1. ## Closure Problem

Hello everyone.

I am trying to prove that if $A \subseteq X$ is dense then for any open $T$ we have $T \subseteq Cl(A \cap T)$. I tried assuming not, and I arrive at the statement $t \in A^c$ and I can't see why that would be a contradiction.

Does anyone know of a good proof of this? Also, is it necessary that the T be open?

2. First if I am correct is assuming that $Cl$ is the closure operator, then I am puzzled by your confusion.
Here are some facts.
$\left[ {\forall A\,,\,A \subseteq Cl(A)} \right]$, and $Cl(A \cap B) \subseteq Cl(A) \cap Cl(B)$.

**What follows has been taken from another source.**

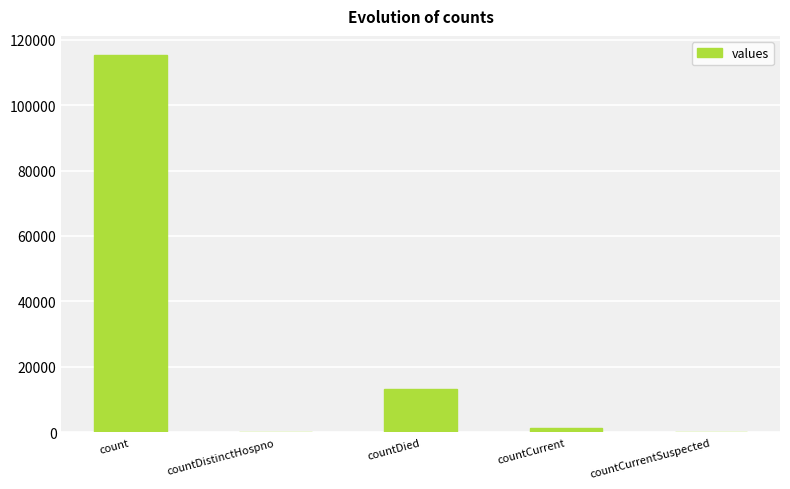

Is it true that the value at countDistinctHospno is 45654?

False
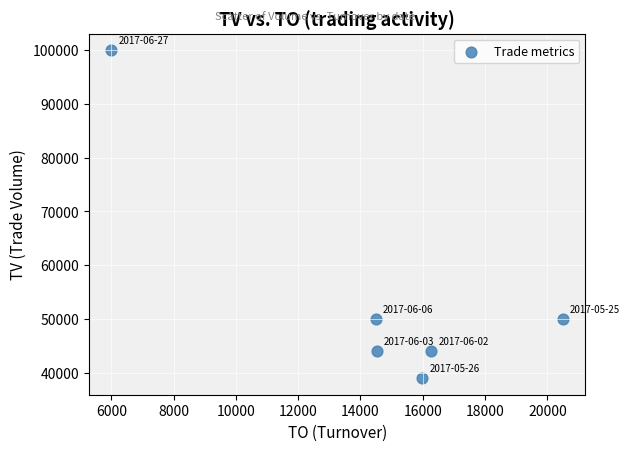

What is the range of Y values (max minus min)?

61000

Because A is dense in X you also have $Cl(A) = X$.

Put all that together.

3. Plato, you proved the opposite inclusion. You proved that:

$Cl(A \cap T) \subseteq Cl(T)$

I want to show that $T \subseteq Cl(A \cap T)$ if T is open.

As an example if $A = \mathbb{Q}$ and $T = (0,1)$ t hen $(0, 1) \subseteq Cl(\mathbb{Q} \cap (0,1)) = [0, 1]$

4. Originally Posted by mpetnuch
Plato, you proved the opposite inclusion.
No I did not. If T is open then the statement follows as a matter of definitions. If there is a t which is not in $Cl(A \cap T)$ then realize that t is a limit point of A. But some open set O contains t and is a subset of T. Think about that contradiction.

You asked about T being open. Let $T = \left\{ {\sqrt 2 } \right\}\quad \& \quad A = Q$. It is clear that the statement is false using this example.

5. Originally Posted by Plato
No I did not. If T is open then the statement follows as a matter of definitions. If there is a t which is not in $Cl(A \cap T)$ then realize that t is a limit point of A. But some open set O contains t and is a subset of T. Think about that contradiction.
I am sorry, but I still don't see it. Since $A$ is dense means that $A$ intersects every non-empty open set. In particular $A \cap T \ne \emptyset$. I see this is the reason why it fails if $T$ is not open.

Also since $A$ is dense means that every point is a limit point of $A$, so in particular $t$ is a limit point of $A \forall t \in T$. And since $T$ is open, we can find an open neighborhood of $T$, $U$, such that $t \in U \subseteq T$.

Now, you asked me to assume that $t \notin Cl(A \cap T)$ and consider that open set $U$ defined above. Since $t$ is a limit point of $A$ implies that $A \cap U\backslash\{t\}\ne \emptyset$. But I still don't see the contradiction.

6. Because T is open there is an open set containing t which is a subset of T. Any open containing t must contain must contain a point of A distinct from t. Hence the second point must be in $(A \cap T)$.